> _What is required_
Number each line of all the rows below as a list, leaving out any blank lines.

### Provided records

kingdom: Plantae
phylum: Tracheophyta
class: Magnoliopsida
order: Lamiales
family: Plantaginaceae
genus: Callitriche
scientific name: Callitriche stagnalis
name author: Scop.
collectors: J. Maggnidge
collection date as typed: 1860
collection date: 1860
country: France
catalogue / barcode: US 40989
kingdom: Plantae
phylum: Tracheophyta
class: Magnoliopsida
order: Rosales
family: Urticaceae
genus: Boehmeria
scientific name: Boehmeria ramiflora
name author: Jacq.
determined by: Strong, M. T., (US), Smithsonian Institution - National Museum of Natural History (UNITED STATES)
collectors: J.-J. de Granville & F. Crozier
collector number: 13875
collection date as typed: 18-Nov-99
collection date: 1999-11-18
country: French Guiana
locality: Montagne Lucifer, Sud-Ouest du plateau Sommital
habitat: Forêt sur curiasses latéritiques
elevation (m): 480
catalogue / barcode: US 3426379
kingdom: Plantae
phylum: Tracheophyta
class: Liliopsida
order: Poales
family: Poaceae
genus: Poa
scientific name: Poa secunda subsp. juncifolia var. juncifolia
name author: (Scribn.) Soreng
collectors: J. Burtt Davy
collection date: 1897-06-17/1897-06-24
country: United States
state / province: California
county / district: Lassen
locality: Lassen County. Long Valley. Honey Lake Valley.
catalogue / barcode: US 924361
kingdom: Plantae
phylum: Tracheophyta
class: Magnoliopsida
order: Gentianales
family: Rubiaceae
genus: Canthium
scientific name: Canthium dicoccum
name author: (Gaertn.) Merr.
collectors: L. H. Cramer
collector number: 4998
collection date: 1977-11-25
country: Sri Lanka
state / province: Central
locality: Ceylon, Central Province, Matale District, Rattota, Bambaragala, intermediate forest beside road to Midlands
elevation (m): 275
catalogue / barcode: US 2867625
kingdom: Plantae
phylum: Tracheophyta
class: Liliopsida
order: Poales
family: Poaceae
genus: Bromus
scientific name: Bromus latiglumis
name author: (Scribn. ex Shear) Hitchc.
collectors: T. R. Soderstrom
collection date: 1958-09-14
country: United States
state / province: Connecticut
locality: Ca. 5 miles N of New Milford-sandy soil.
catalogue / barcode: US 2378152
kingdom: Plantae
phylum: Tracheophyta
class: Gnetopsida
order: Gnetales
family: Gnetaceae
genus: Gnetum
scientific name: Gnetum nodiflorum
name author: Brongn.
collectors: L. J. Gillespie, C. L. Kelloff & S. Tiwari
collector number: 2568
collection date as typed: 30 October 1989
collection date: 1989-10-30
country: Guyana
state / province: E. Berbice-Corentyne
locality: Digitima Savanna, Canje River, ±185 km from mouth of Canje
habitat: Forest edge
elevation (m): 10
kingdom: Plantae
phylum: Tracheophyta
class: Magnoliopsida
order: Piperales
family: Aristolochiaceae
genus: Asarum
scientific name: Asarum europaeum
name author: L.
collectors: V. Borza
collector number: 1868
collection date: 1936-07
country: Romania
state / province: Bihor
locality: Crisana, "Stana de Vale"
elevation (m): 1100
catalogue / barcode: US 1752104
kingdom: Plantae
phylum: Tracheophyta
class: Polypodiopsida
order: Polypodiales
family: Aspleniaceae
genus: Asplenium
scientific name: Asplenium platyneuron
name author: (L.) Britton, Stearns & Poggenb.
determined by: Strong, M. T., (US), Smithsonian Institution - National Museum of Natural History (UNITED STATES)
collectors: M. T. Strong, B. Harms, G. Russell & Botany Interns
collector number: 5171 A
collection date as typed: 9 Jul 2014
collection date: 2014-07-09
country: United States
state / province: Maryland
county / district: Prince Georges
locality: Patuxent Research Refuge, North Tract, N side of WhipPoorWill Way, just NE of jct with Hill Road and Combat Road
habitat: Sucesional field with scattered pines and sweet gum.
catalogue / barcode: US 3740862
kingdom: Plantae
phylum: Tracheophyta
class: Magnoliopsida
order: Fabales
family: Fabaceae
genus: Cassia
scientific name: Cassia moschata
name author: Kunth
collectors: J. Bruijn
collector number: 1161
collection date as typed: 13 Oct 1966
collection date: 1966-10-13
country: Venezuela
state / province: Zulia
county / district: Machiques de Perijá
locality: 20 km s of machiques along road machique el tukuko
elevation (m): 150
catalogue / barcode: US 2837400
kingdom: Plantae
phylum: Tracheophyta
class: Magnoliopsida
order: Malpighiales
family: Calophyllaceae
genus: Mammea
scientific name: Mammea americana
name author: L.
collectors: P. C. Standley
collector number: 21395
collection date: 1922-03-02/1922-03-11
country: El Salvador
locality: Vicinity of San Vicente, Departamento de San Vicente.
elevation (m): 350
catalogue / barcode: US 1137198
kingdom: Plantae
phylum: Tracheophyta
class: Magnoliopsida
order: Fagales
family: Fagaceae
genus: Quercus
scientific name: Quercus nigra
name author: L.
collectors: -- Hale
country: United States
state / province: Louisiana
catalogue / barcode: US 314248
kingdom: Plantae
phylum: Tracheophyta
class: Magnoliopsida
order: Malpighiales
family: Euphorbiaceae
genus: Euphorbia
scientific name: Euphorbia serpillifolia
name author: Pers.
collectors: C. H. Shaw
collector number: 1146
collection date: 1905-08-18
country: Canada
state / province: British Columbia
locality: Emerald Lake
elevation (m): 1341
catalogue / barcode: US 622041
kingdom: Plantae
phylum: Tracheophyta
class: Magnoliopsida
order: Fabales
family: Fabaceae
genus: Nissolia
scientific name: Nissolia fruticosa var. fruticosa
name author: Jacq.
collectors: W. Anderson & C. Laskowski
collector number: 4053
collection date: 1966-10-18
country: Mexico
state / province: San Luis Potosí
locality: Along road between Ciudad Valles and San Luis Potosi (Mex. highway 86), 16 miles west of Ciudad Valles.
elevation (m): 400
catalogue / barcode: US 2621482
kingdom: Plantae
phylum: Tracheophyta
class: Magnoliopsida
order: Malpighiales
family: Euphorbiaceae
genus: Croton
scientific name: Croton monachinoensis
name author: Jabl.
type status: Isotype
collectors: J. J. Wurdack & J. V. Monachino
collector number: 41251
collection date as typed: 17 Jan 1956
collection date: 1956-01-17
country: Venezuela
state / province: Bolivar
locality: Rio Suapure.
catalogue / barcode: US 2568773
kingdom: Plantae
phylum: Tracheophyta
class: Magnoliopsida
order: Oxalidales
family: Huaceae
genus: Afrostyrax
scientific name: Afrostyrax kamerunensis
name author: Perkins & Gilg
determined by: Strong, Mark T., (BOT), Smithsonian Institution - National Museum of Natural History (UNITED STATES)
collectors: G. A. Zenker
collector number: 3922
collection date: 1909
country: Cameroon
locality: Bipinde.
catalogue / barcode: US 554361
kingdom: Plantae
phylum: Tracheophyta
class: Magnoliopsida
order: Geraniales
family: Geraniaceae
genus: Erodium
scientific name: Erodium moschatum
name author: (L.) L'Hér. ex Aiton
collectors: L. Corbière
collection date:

######

> _Task solution_
1. kingdom: Plantae
2. phylum: Tracheophyta
3. class: Magnoliopsida
4. order: Lamiales
5. family: Plantaginaceae
6. genus: Callitriche
7. scientific name: Callitriche stagnalis
8. name author: Scop.
9. collectors: J. Maggnidge
10. collection date as typed: 1860
11. collection date: 1860
12. country: France
13. catalogue / barcode: US 40989
14. kingdom: Plantae
15. phylum: Tracheophyta
16. class: Magnoliopsida
17. order: Rosales
18. family: Urticaceae
19. genus: Boehmeria
20. scientific name: Boehmeria ramiflora
21. name author: Jacq.
22. determined by: Strong, M. T., (US), Smithsonian Institution - National Museum of Natural History (UNITED STATES)
23. collectors: J.-J. de Granville & F. Crozier
24. collector number: 13875
25. collection date as typed: 18-Nov-99
26. collection date: 1999-11-18
27. country: French Guiana
28. locality: Montagne Lucifer, Sud-Ouest du plateau Sommital
29. habitat: Forêt sur curiasses latéritiques
30. elevation (m): 480
31. catalogue / barcode: US 3426379
32. kingdom: Plantae
33. phylum: Tracheophyta
34. class: Liliopsida
35. order: Poales
36. family: Poaceae
37. genus: Poa
38. scientific name: Poa secunda subsp. juncifolia var. juncifolia
39. name author: (Scribn.) Soreng
40. collectors: J. Burtt Davy
41. collection date: 1897-06-17/1897-06-24
42. country: United States
43. state / province: California
44. county / district: Lassen
45. locality: Lassen County. Long Valley. Honey Lake Valley.
46. catalogue / barcode: US 924361
47. kingdom: Plantae
48. phylum: Tracheophyta
49. class: Magnoliopsida
50. order: Gentianales
51. family: Rubiaceae
52. genus: Canthium
53. scientific name: Canthium dicoccum
54. name author: (Gaertn.) Merr.
55. collectors: L. H. Cramer
56. collector number: 4998
57. collection date: 1977-11-25
58. country: Sri Lanka
59. state / province: Central
60. locality: Ceylon, Central Province, Matale District, Rattota, Bambaragala, intermediate forest beside road to Midlands
61. elevation (m): 275
62. catalogue / barcode: US 2867625
63. kingdom: Plantae
64. phylum: Tracheophyta
65. class: Liliopsida
66. order: Poales
67. family: Poaceae
68. genus: Bromus
69. scientific name: Bromus latiglumis
70. name author: (Scribn. ex Shear) Hitchc.
71. collectors: T. R. Soderstrom
72. collection date: 1958-09-14
73. country: United States
74. state / province: Connecticut
75. locality: Ca. 5 miles N of New Milford-sandy soil.
76. catalogue / barcode: US 2378152
77. kingdom: Plantae
78. phylum: Tracheophyta
79. class: Gnetopsida
80. order: Gnetales
81. family: Gnetaceae
82. genus: Gnetum
83. scientific name: Gnetum nodiflorum
84. name author: Brongn.
85. collectors: L. J. Gillespie, C. L. Kelloff & S. Tiwari
86. collector number: 2568
87. collection date as typed: 30 October 1989
88. collection date: 1989-10-30
89. country: Guyana
90. state / province: E. Berbice-Corentyne
91. locality: Digitima Savanna, Canje River, ±185 km from mouth of Canje
92. habitat: Forest edge
93. elevation (m): 10
94. kingdom: Plantae
95. phylum: Tracheophyta
96. class: Magnoliopsida
97. order: Piperales
98. family: Aristolochiaceae
99. genus: Asarum
100. scientific name: Asarum europaeum
101. name author: L.
102. collectors: V. Borza
103. collector number: 1868
104. collection date: 1936-07
105. country: Romania
106. state / province: Bihor
107. locality: Crisana, "Stana de Vale"
108. elevation (m): 1100
109. catalogue / barcode: US 1752104
110. kingdom: Plantae
111. phylum: Tracheophyta
112. class: Polypodiopsida
113. order: Polypodiales
114. family: Aspleniaceae
115. genus: Asplenium
116. scientific name: Asplenium platyneuron
117. name author: (L.) Britton, Stearns & Poggenb.
118. determined by: Strong, M. T., (US), Smithsonian Institution - National Museum of Natural History (UNITED STATES)
119. collectors: M. T. Strong, B. Harms, G. Russell & Botany Interns
120. collector number: 5171 A
121. collection date as typed: 9 Jul 2014
122. collection date: 2014-07-09
123. country: United States
124. state / province: Maryland
125. county / district: Prince Georges
126. locality: Patuxent Research Refuge, North Tract, N side of WhipPoorWill Way, just NE of jct with Hill Road and Combat Road
127. habitat: Sucesional field with scattered pines and sweet gum.
128. catalogue / barcode: US 3740862
129. kingdom: Plantae
130. phylum: Tracheophyta
131. class: Magnoliopsida
132. order: Fabales
133. family: Fabaceae
134. genus: Cassia
135. scientific name: Cassia moschata
136. name author: Kunth
137. collectors: J. Bruijn
138. collector number: 1161
139. collection date as typed: 13 Oct 1966
140. collection date: 1966-10-13
141. country: Venezuela
142. state / province: Zulia
143. county / district: Machiques de Perijá
144. locality: 20 km s of machiques along road machique el tukuko
145. elevation (m): 150
146. catalogue / barcode: US 2837400
147. kingdom: Plantae
148. phylum: Tracheophyta
149. class: Magnoliopsida
150. order: Malpighiales
151. family: Calophyllaceae
152. genus: Mammea
153. scientific name: Mammea americana
154. name author: L.
155. collectors: P. C. Standley
156. collector number: 21395
157. collection date: 1922-03-02/1922-03-11
158. country: El Salvador
159. locality: Vicinity of San Vicente, Departamento de San Vicente.
160. elevation (m): 350
161. catalogue / barcode: US 1137198
162. kingdom: Plantae
163. phylum: Tracheophyta
164. class: Magnoliopsida
165. order: Fagales
166. family: Fagaceae
167. genus: Quercus
168. scientific name: Quercus nigra
169. name author: L.
170. collectors: -- Hale
171. country: United States
172. state / province: Louisiana
173. catalogue / barcode: US 314248
174. kingdom: Plantae
175. phylum: Tracheophyta
176. class: Magnoliopsida
177. order: Malpighiales
178. family: Euphorbiaceae
179. genus: Euphorbia
180. scientific name: Euphorbia serpillifolia
181. name author: Pers.
182. collectors: C. H. Shaw
183. collector number: 1146
184. collection date: 1905-08-18
185. country: Canada
186. state / province: British Columbia
187. locality: Emerald Lake
188. elevation (m): 1341
189. catalogue / barcode: US 622041
190. kingdom: Plantae
191. phylum: Tracheophyta
192. class: Magnoliopsida
193. order: Fabales
194. family: Fabaceae
195. genus: Nissolia
196. scientific name: Nissolia fruticosa var. fruticosa
197. name author: Jacq.
198. collectors: W. Anderson & C. Laskowski
199. collector number: 4053
200. collection date: 1966-10-18
201. country: Mexico
202. state / province: San Luis Potosí
203. locality: Along road between Ciudad Valles and San Luis Potosi (Mex. highway 86), 16 miles west of Ciudad Valles.
204. elevation (m): 400
205. catalogue / barcode: US 2621482
206. kingdom: Plantae
207. phylum: Tracheophyta
208. class: Magnoliopsida
209. order: Malpighiales
210. family: Euphorbiaceae
211. genus: Croton
212. scientific name: Croton monachinoensis
213. name author: Jabl.
214. type status: Isotype
215. collectors: J. J. Wurdack & J. V. Monachino
216. collector number: 41251
217. collection date as typed: 17 Jan 1956
218. collection date: 1956-01-17
219. country: Venezuela
220. state / province: Bolivar
221. locality: Rio Suapure.
222. catalogue / barcode: US 2568773
223. kingdom: Plantae
224. phylum: Tracheophyta
225. class: Magnoliopsida
226. order: Oxalidales
227. family: Huaceae
228. genus: Afrostyrax
229. scientific name: Afrostyrax kamerunensis
230. name author: Perkins & Gilg
231. determined by: Strong, Mark T., (BOT), Smithsonian Institution - National Museum of Natural History (UNITED STATES)
232. collectors: G. A. Zenker
233. collector number: 3922
234. collection date: 1909
235. country: Cameroon
236. locality: Bipinde.
237. catalogue / barcode: US 554361
238. kingdom: Plantae
239. phylum: Tracheophyta
240. class: Magnoliopsida
241. order: Geraniales
242. family: Geraniaceae
243. genus: Erodium
244. scientific name: Erodium moschatum
245. name author: (L.) L'Hér. ex Aiton
246. collectors: L. Corbière
247. collection date:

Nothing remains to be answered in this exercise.